* **What is required**: Give back all of the material below word for word, leaving out the pictures.

── Data extracts ──

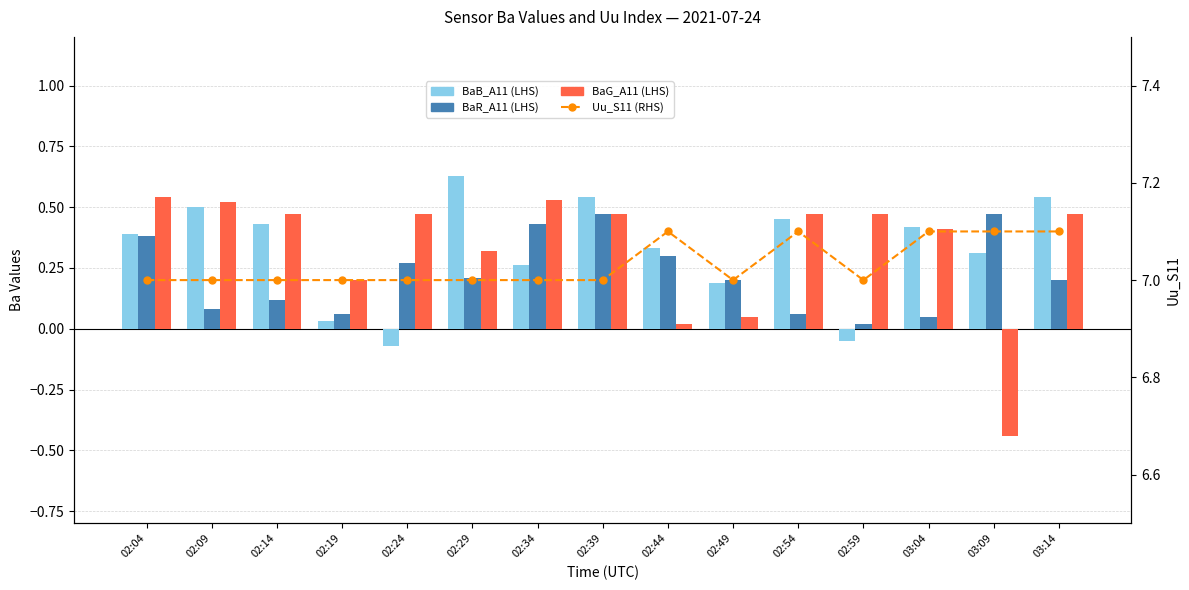

Which series has the largest range (max minus min)?

BaG_A11 (LHS)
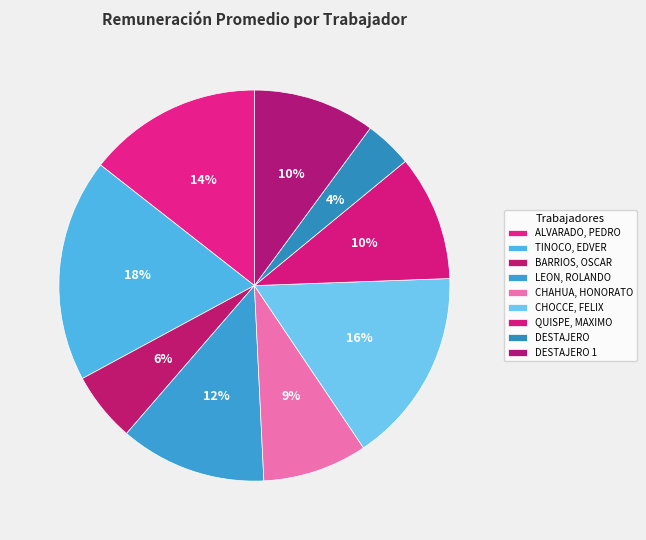

To the nearest percent, what is the difference between the TINOCO, EDVER and LEON, ROLANDO slice percentages?

6%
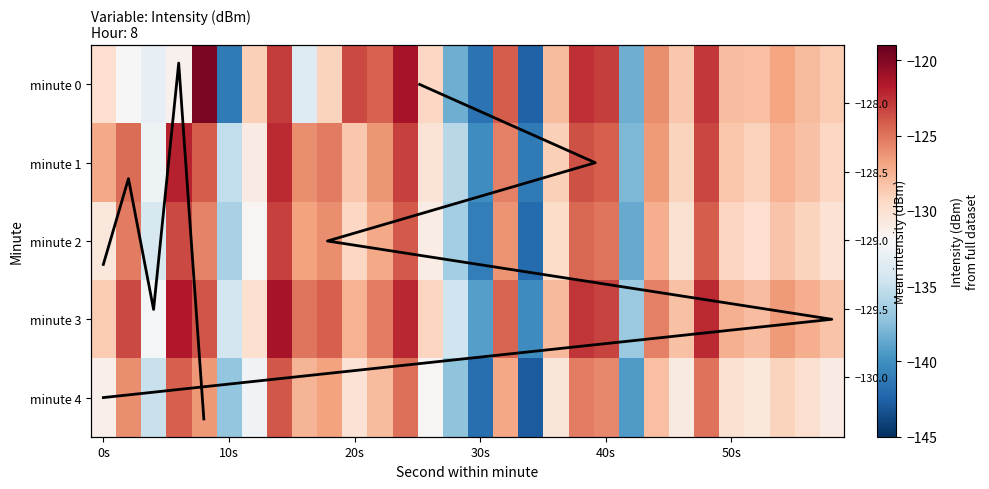

Where is 3 nearest to the value -130?

6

───

* **Solved problem**:
Which series has the largest range (max minus min)?

BaG_A11 (LHS)

To the nearest percent, what is the difference between the TINOCO, EDVER and LEON, ROLANDO slice percentages?

6%

Where is 3 nearest to the value -130?

6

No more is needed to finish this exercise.